--- Set task ---
Transcribe the rows below, starting at the line containing "name author: (Aubl.) Urb." and ending after the line containing "collector number: 7164", with both of those lines included.
╭─ Records for the task
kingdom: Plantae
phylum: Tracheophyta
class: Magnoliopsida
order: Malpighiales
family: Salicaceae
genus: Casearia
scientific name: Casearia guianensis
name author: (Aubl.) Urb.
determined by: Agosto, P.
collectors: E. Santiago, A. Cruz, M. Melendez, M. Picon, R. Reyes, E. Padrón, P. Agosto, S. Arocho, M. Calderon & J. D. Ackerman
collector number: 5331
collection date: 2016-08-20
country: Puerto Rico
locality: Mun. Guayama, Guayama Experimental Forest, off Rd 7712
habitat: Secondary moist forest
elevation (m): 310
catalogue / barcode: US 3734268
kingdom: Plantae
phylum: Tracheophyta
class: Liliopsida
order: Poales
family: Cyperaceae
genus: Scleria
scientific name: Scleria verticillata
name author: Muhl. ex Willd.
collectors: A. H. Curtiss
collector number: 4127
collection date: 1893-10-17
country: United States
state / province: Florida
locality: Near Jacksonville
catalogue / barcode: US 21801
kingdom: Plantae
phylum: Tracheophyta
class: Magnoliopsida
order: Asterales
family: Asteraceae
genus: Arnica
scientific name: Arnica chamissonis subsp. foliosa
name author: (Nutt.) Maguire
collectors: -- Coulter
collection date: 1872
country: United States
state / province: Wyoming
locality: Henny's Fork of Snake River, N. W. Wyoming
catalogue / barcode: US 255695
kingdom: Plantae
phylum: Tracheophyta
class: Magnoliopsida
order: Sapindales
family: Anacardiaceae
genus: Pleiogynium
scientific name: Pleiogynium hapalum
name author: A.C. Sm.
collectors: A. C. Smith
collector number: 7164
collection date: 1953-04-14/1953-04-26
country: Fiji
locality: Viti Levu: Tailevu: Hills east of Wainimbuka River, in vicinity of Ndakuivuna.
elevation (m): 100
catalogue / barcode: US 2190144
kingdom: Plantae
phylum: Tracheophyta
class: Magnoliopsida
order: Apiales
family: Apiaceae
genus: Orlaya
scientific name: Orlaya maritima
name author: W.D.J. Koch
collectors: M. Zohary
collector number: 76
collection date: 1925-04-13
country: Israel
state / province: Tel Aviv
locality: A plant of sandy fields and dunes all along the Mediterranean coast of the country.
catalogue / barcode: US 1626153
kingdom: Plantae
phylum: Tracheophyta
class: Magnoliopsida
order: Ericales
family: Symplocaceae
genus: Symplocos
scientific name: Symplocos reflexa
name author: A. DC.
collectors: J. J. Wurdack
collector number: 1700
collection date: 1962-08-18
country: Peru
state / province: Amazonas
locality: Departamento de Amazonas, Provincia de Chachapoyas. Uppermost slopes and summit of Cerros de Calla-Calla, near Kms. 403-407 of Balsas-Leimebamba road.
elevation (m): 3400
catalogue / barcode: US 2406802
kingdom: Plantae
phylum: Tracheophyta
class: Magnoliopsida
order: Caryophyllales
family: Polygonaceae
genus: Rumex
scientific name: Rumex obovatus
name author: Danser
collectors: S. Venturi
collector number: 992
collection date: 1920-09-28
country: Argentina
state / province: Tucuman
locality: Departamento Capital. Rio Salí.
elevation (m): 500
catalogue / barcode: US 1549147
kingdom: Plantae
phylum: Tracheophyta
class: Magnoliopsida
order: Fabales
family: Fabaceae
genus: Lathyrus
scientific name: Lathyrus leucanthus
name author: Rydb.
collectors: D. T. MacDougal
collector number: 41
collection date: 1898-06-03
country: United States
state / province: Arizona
╰─
--- Reply ---
name author: (Aubl.) Urb.
determined by: Agosto, P.
collectors: E. Santiago, A. Cruz, M. Melendez, M. Picon, R. Reyes, E. Padrón, P. Agosto, S. Arocho, M. Calderon & J. D. Ackerman
collector number: 5331
collection date: 2016-08-20
country: Puerto Rico
locality: Mun. Guayama, Guayama Experimental Forest, off Rd 7712
habitat: Secondary moist forest
elevation (m): 310
catalogue / barcode: US 3734268
kingdom: Plantae
phylum: Tracheophyta
class: Liliopsida
order: Poales
family: Cyperaceae
genus: Scleria
scientific name: Scleria verticillata
name author: Muhl. ex Willd.
collectors: A. H. Curtiss
collector number: 4127
collection date: 1893-10-17
country: United States
state / province: Florida
locality: Near Jacksonville
catalogue / barcode: US 21801
kingdom: Plantae
phylum: Tracheophyta
class: Magnoliopsida
order: Asterales
family: Asteraceae
genus: Arnica
scientific name: Arnica chamissonis subsp. foliosa
name author: (Nutt.) Maguire
collectors: -- Coulter
collection date: 1872
country: United States
state / province: Wyoming
locality: Henny's Fork of Snake River, N. W. Wyoming
catalogue / barcode: US 255695
kingdom: Plantae
phylum: Tracheophyta
class: Magnoliopsida
order: Sapindales
family: Anacardiaceae
genus: Pleiogynium
scientific name: Pleiogynium hapalum
name author: A.C. Sm.
collectors: A. C. Smith
collector number: 7164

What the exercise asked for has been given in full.